E vide una qualcosa di
straordinario. Nell'angolo più remoto del giardino c'era un albero interamente
ricoperto di delicati fiori bianchi. I suoi rami erano tutti d'oro, e da essi
pendevano frutti d'argento, e ai suoi piedi c'era il bimbo ch'egli aveva tanto
amato. Il Gigante scese di corsa e pieno di gioia, uscì nel giardino.
Quando s'avvicinò al bambino il suo volto diventò rosso per la collera, e
chiese:
- Chi ha osato ferirti?
Sulle palme delle mani il bambino
aveva il segno di due chiodi sulle mani come pure sui piedini.
- Chi ha osato ferirti? - gridò il
gigante - dimmelo e io impugnerò la mia grossa spada e lo ucciderò.
- No - rispose il bambino - queste
sono le ferite dell'Amore.
-Chi sei tu? - chiese il Gigante, e
uno strano senso di reverenza s'impadronì di lui e s'inginocchiò dinanzi al
bambino.
Il bambino gli sorrise e disse:
- Un giorno tu mi hai lasciato
giocare nel tuo giardino, oggi tu verrai con me nel mio, che è il Paradiso.
E quando quel pomeriggio i bambini
entrarono di corsa nel giardino, trovarono il Gigante che giaceva morto ai
piedi dell'albero, tutto ricoperto di candidi fiori.
Oscar Wilde
Analisi del testo
1.
Cosa udì il Gigante una mattina?
Cosa vide dalla finestra?
2.
Per quale motivo era tornata la
primavera?
3.
Perché in un angolo del giardino
regnava ancora l'inverno?
4.
Cosa comprese il Gigante?
5.
Perché i bambini scapparono alla
vista del Gigante?
6.
Chi non scappò?

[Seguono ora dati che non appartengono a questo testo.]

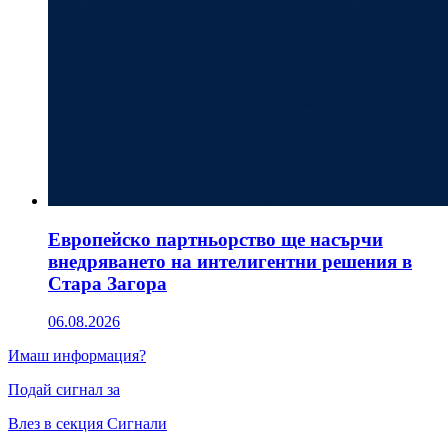
Европейско партньорство ще насърчи
внедряването на интелигентни решения в
Стара Загора
06.08.2026
Имаш информация?
Подай сигнал за
Влез в секция Сигнали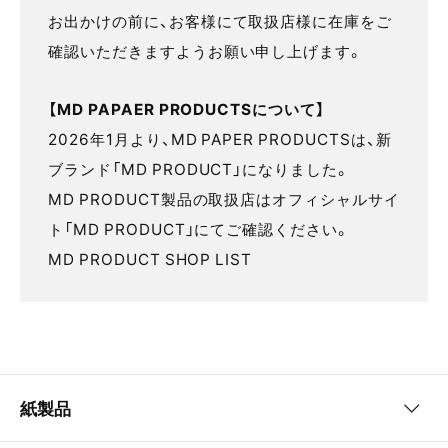
お出かけの前に、お客様にて取扱店様に在庫をご
確認いただきますようお願い申し上げます。
【MD PAPAER PRODUCTSについて】
2026年1月より、MD PAPER PRODUCTSは、新
ブランド「MD PRODUCT」になりました。
MD PRODUCT製品の取扱店はオフィシャルサイ
ト「MD PRODUCT」にてご確認ください。
MD PRODUCT SHOP LIST
紙製品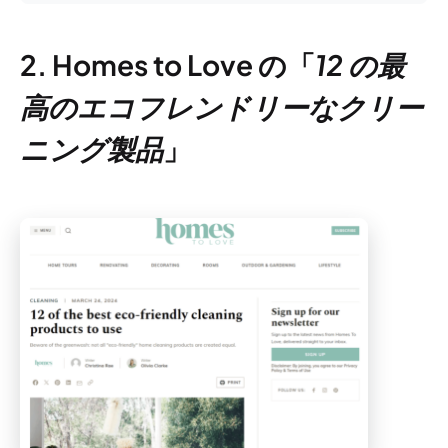
2. Homes to Love の「
12 の最
高のエコフレンドリーなクリー
ニング製品
」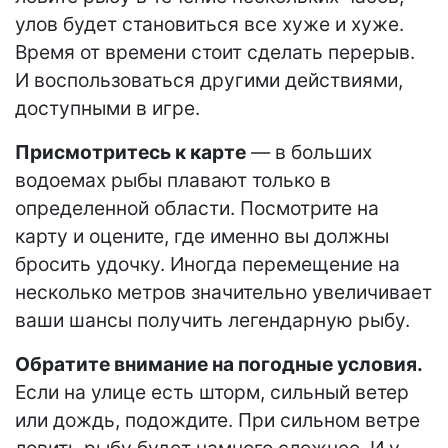
улов будет становиться все хуже и хуже.
Время от времени стоит сделать перерыв.
И воспользоваться другими действиями,
доступными в игре.
Присмотритесь к карте
— в больших
водоемах рыбы плавают только в
определенной области. Посмотрите на
карту и оцените, где именно вы должны
бросить удочку. Иногда перемещение на
несколько метров значительно увеличивает
ваши шансы получить легендарную рыбу.
Обратите внимание на погодные условия.
Если на улице есть шторм, сильный ветер
или дождь, подождите. При сильном ветре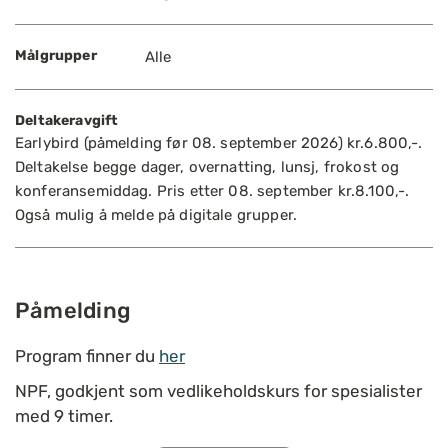
Målgrupper
Alle
Deltakeravgift
Earlybird (påmelding før 08. september 2026) kr.6.800,-.
Deltakelse begge dager, overnatting, lunsj, frokost og
konferansemiddag. Pris etter 08. september kr.8.100,-.
Også mulig å melde på digitale grupper.
Påmelding
Program finner du
her
NPF, godkjent som vedlikeholdskurs for spesialister
med 9 timer.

Perché?
7.
Cosa fece il Gigante?
8.
Perché tutti i bambini tornarono a
giocare nel giardino del Gigante?
9.
Perché il Gigante si sentiva
triste?
10.Chi vide il Gigante?
11.Perché il Gigante fu preso dalla rabbia?
12.Chi era il bambino?
13.Cosa promise al Gigante?
14.Cosa videro i bambini quel pomeriggio quando entrarono nel giardino?
Approfondimenti grammaticali
- Sottolinea, con colori
diversi, i nomi e gli aggettivi presenti nel testo.
- Illustra la storia con
alcuni disegni in ordine di tempo.
- Ricerca sul
vocabolario le parole che non conosci.
(e.b.)
Naturalmente ne potrete trovare
tantissimi altri, oramai non c'è che l'imbarazzo della scelta.